Side-by-side
| Dimension | AI Act | DORA |
|---|---|---|
| Addressee | Provider, deployer, importer, distributor of AI in the EU. | Financial entities and their ICT third-party providers. |
| Trigger | AI system in scope of Article 6 (Annex I or Annex III) or GPAI. | Entity is a regulated financial entity (DORA Article 2) or an ICT TPP serving one. |
| Substantive controls | Article 9–15 lifecycle controls; Article 26 deployer duties; Article 27 FRIA for §5(b)/(c). | Article 6 ICT risk-management framework; Article 28 third-party risk; Articles 24–26 testing. |
| Incident reporting | 15-day serious-incident report (Art 73). | Major ICT-related incident: initial 4 hours after classification; intermediate within 72 hours; final report within one month (Art 19, RTS). |
| Maximum fine | EUR 35M / 7% (prohibited); EUR 15M / 3% (high-risk). | National administrative penalties; periodic penalty payments by ESAs for CTPPs (Art 35). |
| Live since | 2 February 2025 (prohibited); 2 August 2026 (high-risk). | 17 January 2025. |
The ICT third-party hinge
Almost every financial-services AI deployment is a third-party arrangement. DORA Article 28 governs the financial entity's relationship with the AI vendor:
- The AI vendor must be entered in the DORA register of ICT third-party arrangements (Article 28(3)).
- The contract must meet Article 30 minima: clear description of the service, locations, processing categories, audit rights, exit strategy, sub-contracting controls.
- The financial entity's pre-contractual due diligence (Article 28(4)) covers the AI vendor's resilience — for which the AI Act provider's Article 13 instructions and Annex IV technical documentation are the primary inputs.
- The entity's exit strategy (Article 28(8)) must address how it would replace the AI provider — including model artifacts, training-data access, and audit logs.
Critical ICT third-party providers
DORA Article 31 lets the ESAs designate an ICT TPP as critical to the EU financial system. A CTPP is then directly supervised by the lead overseer (one of the three ESAs). For AI providers, designation triggers:
- Direct oversight of the provider, in addition to the financial entities that consume it.
- Annual oversight plan, on-site inspections, recommendations.
- Periodic penalty payments under Article 35 for non-compliance with recommendations.
- The AI Act provider obligations remain — DORA does not displace them; it adds a parallel oversight layer for the largest providers.
Where they overlap on operational resilience
- DORA Article 6 ICT risk-management framework ↔ AI Act Article 9 risk-management system.
- DORA Article 24–26 digital operational resilience testing ↔ AI Act Article 15 accuracy and robustness.
- DORA Article 19 major-incident reporting ↔ AI Act Article 73 serious-incident reporting.
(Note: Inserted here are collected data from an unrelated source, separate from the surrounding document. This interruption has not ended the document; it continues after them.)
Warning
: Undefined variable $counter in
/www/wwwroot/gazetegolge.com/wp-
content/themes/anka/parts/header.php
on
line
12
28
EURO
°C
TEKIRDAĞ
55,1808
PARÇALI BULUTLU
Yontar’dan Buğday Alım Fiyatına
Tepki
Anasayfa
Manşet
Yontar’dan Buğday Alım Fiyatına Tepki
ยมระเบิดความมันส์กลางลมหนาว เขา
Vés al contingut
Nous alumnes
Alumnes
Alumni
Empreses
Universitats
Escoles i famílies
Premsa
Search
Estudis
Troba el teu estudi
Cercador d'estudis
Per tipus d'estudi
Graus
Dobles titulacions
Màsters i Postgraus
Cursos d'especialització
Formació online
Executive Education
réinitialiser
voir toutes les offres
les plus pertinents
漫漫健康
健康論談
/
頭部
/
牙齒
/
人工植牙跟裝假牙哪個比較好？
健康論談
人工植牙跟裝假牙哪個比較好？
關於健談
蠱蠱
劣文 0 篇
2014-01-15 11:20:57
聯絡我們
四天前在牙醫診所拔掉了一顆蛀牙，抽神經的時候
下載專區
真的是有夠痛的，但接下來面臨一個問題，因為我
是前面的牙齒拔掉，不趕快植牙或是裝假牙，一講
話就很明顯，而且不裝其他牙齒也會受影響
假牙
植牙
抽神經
The DORA classification thresholds (number of clients affected, geographic spread, data losses, criticality) are different from the AI Act fundamental-rights frame; both must be assessed.
Practical compliance for a bank or insurer
- Build one master AI vendor onboarding pack that covers DORA Article 30 contractual minima and AI Act Article 13/Annex IV documentation in one file.
- Align the DORA register of ICT third-party arrangements with the AI Act provider list — the same vendor on both registers, with cross-references.
- Pre-incident: define which of the three reporting channels (DORA Article 19, AI Act Article 73, GDPR Article 33) each likely event will trigger; pre-write the incident classifications.
- For Article 27 FRIAs in §5(b) and §5(c), include the DORA testing evidence as part of the technical-soundness section.
- Watch for CTPP designations of the AI providers you depend on — designation changes the supervisory landscape but not your own obligations.